**수행할 과제**
아래 항목에서 "scientific name: Quercus gambelii" 문구가 있는 줄부터 "common name: Rufous hornero" 문구가 있는 줄까지, 양 끝 줄을 포함해 한 글자도 바꾸지 말고 그대로 다시 적으세요.

**처리할 자료**
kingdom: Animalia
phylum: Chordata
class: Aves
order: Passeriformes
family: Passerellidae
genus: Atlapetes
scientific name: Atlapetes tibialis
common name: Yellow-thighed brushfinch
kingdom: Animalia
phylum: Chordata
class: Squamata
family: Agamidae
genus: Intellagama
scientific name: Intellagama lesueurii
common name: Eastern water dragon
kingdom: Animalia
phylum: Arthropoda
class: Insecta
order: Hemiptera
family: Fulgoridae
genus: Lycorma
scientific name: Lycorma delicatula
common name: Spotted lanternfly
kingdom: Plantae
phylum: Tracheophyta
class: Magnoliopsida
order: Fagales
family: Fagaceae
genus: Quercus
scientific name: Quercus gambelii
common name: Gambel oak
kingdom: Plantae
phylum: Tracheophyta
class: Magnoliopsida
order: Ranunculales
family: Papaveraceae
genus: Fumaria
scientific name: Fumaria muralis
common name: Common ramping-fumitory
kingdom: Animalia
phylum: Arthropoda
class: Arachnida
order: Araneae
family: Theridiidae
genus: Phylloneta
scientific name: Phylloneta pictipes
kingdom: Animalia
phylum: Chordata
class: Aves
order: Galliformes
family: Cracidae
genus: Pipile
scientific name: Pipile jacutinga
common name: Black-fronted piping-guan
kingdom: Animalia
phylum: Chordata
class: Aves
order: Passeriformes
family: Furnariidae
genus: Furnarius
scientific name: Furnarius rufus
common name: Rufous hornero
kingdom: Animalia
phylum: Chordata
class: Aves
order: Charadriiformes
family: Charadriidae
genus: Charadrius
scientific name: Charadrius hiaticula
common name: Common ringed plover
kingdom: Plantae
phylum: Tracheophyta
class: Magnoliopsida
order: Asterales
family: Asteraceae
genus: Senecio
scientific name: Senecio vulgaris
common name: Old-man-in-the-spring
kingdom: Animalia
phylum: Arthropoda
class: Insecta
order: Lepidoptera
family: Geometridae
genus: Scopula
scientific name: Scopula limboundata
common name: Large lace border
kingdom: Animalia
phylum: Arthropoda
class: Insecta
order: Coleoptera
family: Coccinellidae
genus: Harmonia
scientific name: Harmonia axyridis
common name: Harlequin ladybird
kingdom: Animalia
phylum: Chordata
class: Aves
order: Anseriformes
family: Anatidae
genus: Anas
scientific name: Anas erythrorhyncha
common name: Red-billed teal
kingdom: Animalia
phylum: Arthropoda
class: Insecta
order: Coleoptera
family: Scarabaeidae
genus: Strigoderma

**과제 답변**
scientific name: Quercus gambelii
common name: Gambel oak
kingdom: Plantae
phylum: Tracheophyta
class: Magnoliopsida
order: Ranunculales
family: Papaveraceae
genus: Fumaria
scientific name: Fumaria muralis
common name: Common ramping-fumitory
kingdom: Animalia
phylum: Arthropoda
class: Arachnida
order: Araneae
family: Theridiidae
genus: Phylloneta
scientific name: Phylloneta pictipes
kingdom: Animalia
phylum: Chordata
class: Aves
order: Galliformes
family: Cracidae
genus: Pipile
scientific name: Pipile jacutinga
common name: Black-fronted piping-guan
kingdom: Animalia
phylum: Chordata
class: Aves
order: Passeriformes
family: Furnariidae
genus: Furnarius
scientific name: Furnarius rufus
common name: Rufous hornero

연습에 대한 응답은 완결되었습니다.